March 3 – April 21, 2012
Opening reception: Saturday, March 3, from 3 to 5 p.m.
Text by Sevan Injejikian

Nestled between artistic innovation and scientific discovery, Laurent Lamarche’s work explores the boundaries between art and science, nature and artifice, and fact and fiction. Lamarche crumples, heats, sculpts, scans, crops, and projects recuperated plastic – his material of choice – to create images and sculptures that are at once ambiguous and evocative.

Lamarche’s manipulation of plastic as a medium retains a sense of play. The resulting works include an oversized sculpture of a new species of insect ‘brought to life’ with the use of muscle-wire that causes the insect to move and twitch, and a sculptural installation that diffracts laser rays through a hardened, heart-shaped plastic bag. Light becomes an integral part of his work as he explores the transparent and translucent qualities of plastic and the myriad of ways in which it can be used. For Lamarche, the malleability of his materials, their potential to be transformed – and as a result transform their surroundings – can change the way we perceive things in the world.
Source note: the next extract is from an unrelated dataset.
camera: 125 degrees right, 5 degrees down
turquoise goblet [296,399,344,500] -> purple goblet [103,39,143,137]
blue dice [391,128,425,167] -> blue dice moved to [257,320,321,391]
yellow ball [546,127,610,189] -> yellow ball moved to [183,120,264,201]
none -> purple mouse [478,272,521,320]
Lamarche frames several of his works within a circular shape which, based on the type of imagery he presents, recalls the Petri dish, the microscopic viewfinder, the camera lens, and other viewing apparatuses. In his C3H6 (2011) series of photographic prints, aptly named after a chemical compound found in plastic, Lamarche uses plastic to create images that appear deceptively familiar – images that resemble, and could at first glance pass for, aerial shots of natural landscapes, telescopic views of outer space, or microscopic close-ups of living organisms. These images stress our (over)reliance on vision as an ‘objective’ means of apprehending the world, and the tenuous relationship between sight and knowledge.

Inspired by current developments in the field of physics, astrophysics, and medicine among others, Lamarche’s creative process alludes to scientific research methodology. In particular, his work seems to reference the technological advancements made in these fields which allow researchers to access what remains hidden from the naked eye, and to explore what is out of sight and out of reach.
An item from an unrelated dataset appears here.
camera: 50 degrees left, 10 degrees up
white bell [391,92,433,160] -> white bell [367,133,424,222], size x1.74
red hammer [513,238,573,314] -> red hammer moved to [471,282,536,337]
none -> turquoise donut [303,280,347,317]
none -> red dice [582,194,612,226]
However, Lamarche’s work, and specifically his C3H6 series, does not simply emulate scientific imagery. Instead it manages to touch on how, according to some, digital technology’s infinitely manipulable electronic bit has put into question the “authenticity” of what is represented. While faith in the camera’s objective eye has long been shaken in the fields of Art and Humanities, Lamarche’s work, which both physically and digitally manipulates what is represented, playfully unhinges any lingering beliefs about the “irrefutable truth-value” of scientific imagery.

Intrigued by the innovative possibilities inherent in new technologies, Lamarche continues to explore the potential in what, for some, has become obsolete. He not only recognizes the historical debt of the new to the old, but creates hybrid media works that merge laser technology, digital photography, and sculpture. Lamarche explores the aesthetic potential in his use of hybrid media and blurs the divide between old and new, and high tech and low tech.